_INSTRUCTIONS TO FOLLOW:_
Retype the listing that follows, word for word.
******************************
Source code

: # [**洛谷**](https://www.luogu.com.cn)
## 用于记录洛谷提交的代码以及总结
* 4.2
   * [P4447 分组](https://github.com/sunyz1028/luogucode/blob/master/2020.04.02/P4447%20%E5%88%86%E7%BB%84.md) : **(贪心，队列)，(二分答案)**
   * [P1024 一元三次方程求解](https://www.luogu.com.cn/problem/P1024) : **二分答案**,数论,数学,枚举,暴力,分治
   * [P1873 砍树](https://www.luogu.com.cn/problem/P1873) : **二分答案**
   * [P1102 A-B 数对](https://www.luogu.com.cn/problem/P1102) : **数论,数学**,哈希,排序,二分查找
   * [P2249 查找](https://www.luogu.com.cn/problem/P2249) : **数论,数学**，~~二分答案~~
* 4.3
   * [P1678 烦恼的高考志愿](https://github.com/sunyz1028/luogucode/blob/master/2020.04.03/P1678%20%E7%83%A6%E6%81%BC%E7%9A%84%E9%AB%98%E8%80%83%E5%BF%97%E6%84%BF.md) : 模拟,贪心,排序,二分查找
******************************
_SOLUTION TO THE EXERCISE:_
Source code

: # [**洛谷**](https://www.luogu.com.cn)
## 用于记录洛谷提交的代码以及总结
* 4.2
   * [P4447 分组](https://github.com/sunyz1028/luogucode/blob/master/2020.04.02/P4447%20%E5%88%86%E7%BB%84.md) : **(贪心，队列)，(二分答案)**
   * [P1024 一元三次方程求解](https://www.luogu.com.cn/problem/P1024) : **二分答案**,数论,数学,枚举,暴力,分治
   * [P1873 砍树](https://www.luogu.com.cn/problem/P1873) : **二分答案**
   * [P1102 A-B 数对](https://www.luogu.com.cn/problem/P1102) : **数论,数学**,哈希,排序,二分查找
   * [P2249 查找](https://www.luogu.com.cn/problem/P2249) : **数论,数学**，~~二分答案~~
* 4.3
   * [P1678 烦恼的高考志愿](https://github.com/sunyz1028/luogucode/blob/master/2020.04.03/P1678%20%E7%83%A6%E6%81%BC%E7%9A%84%E9%AB%98%E8%80%83%E5%BF%97%E6%84%BF.md) : 模拟,贪心,排序,二分查找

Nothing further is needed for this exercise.